Lay out all the records below as a numbered list, leaving out any blank lines.
▬▬▬
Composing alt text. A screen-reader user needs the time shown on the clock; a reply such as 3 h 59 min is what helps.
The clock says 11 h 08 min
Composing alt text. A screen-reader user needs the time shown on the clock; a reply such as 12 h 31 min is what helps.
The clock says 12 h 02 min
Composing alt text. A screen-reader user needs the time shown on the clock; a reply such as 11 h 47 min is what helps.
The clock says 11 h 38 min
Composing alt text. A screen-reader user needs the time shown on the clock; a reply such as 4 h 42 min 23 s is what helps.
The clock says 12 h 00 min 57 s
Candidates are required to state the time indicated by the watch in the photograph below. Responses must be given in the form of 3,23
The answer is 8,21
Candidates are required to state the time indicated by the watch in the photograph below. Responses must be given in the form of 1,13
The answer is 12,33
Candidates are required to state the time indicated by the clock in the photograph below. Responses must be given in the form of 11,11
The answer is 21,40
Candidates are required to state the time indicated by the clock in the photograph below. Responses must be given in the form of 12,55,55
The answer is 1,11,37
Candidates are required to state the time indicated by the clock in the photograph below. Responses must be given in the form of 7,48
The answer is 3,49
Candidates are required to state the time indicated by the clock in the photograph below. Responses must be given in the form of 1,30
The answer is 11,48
▬▬▬
OUTPUT:
1. Composing alt text. A screen-reader user needs the time shown on the clock; a reply such as 3 h 59 min is what helps.
2. The clock says 11 h 08 min
3. Composing alt text. A screen-reader user needs the time shown on the clock; a reply such as 12 h 31 min is what helps.
4. The clock says 12 h 02 min
5. Composing alt text. A screen-reader user needs the time shown on the clock; a reply such as 11 h 47 min is what helps.
6. The clock says 11 h 38 min
7. Composing alt text. A screen-reader user needs the time shown on the clock; a reply such as 4 h 42 min 23 s is what helps.
8. The clock says 12 h 00 min 57 s
9. Candidates are required to state the time indicated by the watch in the photograph below. Responses must be given in the form of 3,23
10. The answer is 8,21
11. Candidates are required to state the time indicated by the watch in the photograph below. Responses must be given in the form of 1,13
12. The answer is 12,33
13. Candidates are required to state the time indicated by the clock in the photograph below. Responses must be given in the form of 11,11
14. The answer is 21,40
15. Candidates are required to state the time indicated by the clock in the photograph below. Responses must be given in the form of 12,55,55
16. The answer is 1,11,37
17. Candidates are required to state the time indicated by the clock in the photograph below. Responses must be given in the form of 7,48
18. The answer is 3,49
19. Candidates are required to state the time indicated by the clock in the photograph below. Responses must be given in the form of 1,30
20. The answer is 11,48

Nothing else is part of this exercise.